* **TO-DO LIST**
- A) In the summary of the PCP box superstructure study, to what temperature were the parent crystals heated in the DMF solution?
- B) From the summary of the PCP box superstructure study, output the passage starting at "Purpose of the" and ending at "into molecular assembly.".
- C) Go on with the summary of the PCP box superstructure study from where it stops.

* **SELECTED TEXT**
Purpose of the Study:

  • To demonstrate the structuring of a solid-solution PCP into a mesoscopic box superstructure.
  • To develop a novel fabrication method for multi-component MOFs using bidirectional diffusion.
  • To investigate the impact of the structured superstructures on mass transfer kinetics.

Main Methods:

  • Utilized a box-type superstructure comprising a solid-solution PCP.
  • Integrated bidirectional diffusion of multiple organic ligands (H2bdc and ndc) into molecular assembly.
  • Placed parent [Zn2(ndc)2(bpy)]n crystals in DMF solution with H2bdc and heated to 80 °C, inducing component diffusion and recrystallization.

Main Results:

  • Achieved spatial localization of recrystallization at the surface of parent crystals via bidirectional diffusion.

* **EXTRACTED ENTRIES**

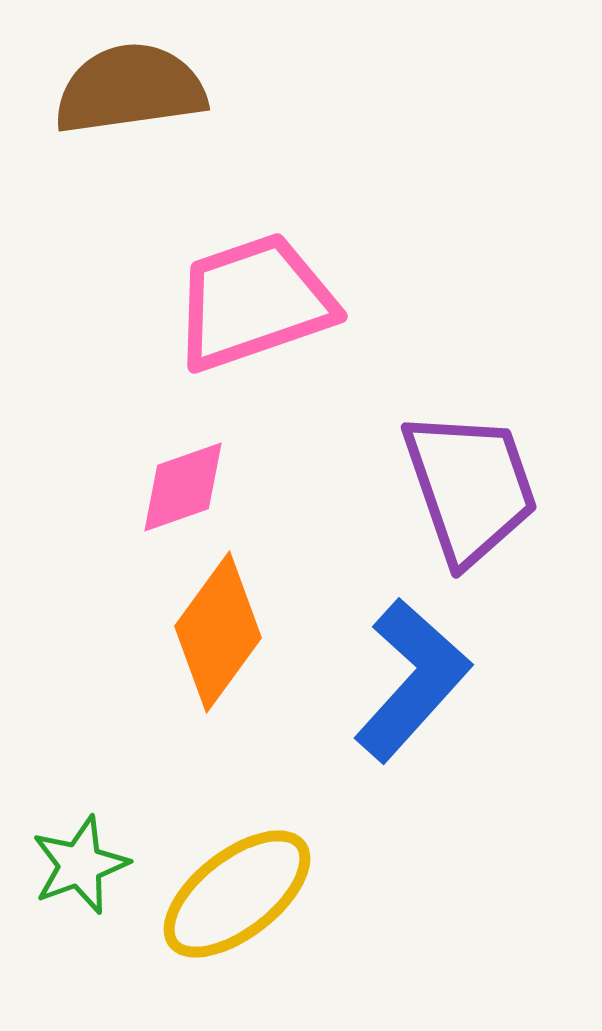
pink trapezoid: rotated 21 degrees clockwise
...
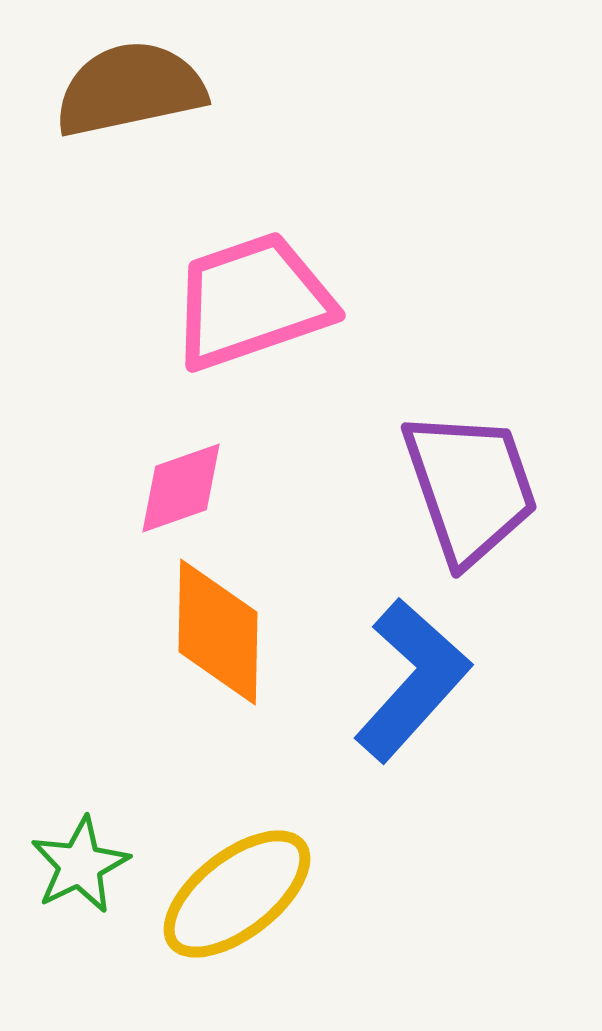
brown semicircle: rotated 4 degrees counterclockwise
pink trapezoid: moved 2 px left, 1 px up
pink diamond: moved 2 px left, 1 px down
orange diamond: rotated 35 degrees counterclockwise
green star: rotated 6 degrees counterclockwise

* **ANSWERS BELOW**
- A) 80 °C

- B)
Purpose of the Study:

  • To demonstrate the structuring of a solid-solution PCP into a mesoscopic box superstructure.
  • To develop a novel fabrication method for multi-component MOFs using bidirectional diffusion.
  • To investigate the impact of the structured superstructures on mass transfer kinetics.

Main Methods:

  • Utilized a box-type superstructure comprising a solid-solution PCP.
  • Integrated bidirectional diffusion of multiple organic ligands (H2bdc and ndc) into molecular assembly.

- C)
  • Successfully organized nanocrystals of a solid-solution PCP ([Zn2(bdc)1.5(ndc)0.5(bpy)]n) into a mesoscopic box superstructure.
  • Demonstrated that the resulting box superstructures significantly enhanced mass transfer kinetics for hydrocarbon separation.

Conclusions:

  • Established a new method for fabricating structured solid-solution PCPs/MOFs.
  • The bidirectional diffusion approach enables the creation of complex mesoscopic architectures from molecular components.
  • The enhanced mass transfer in structured PCPs shows promise for efficient separation processes.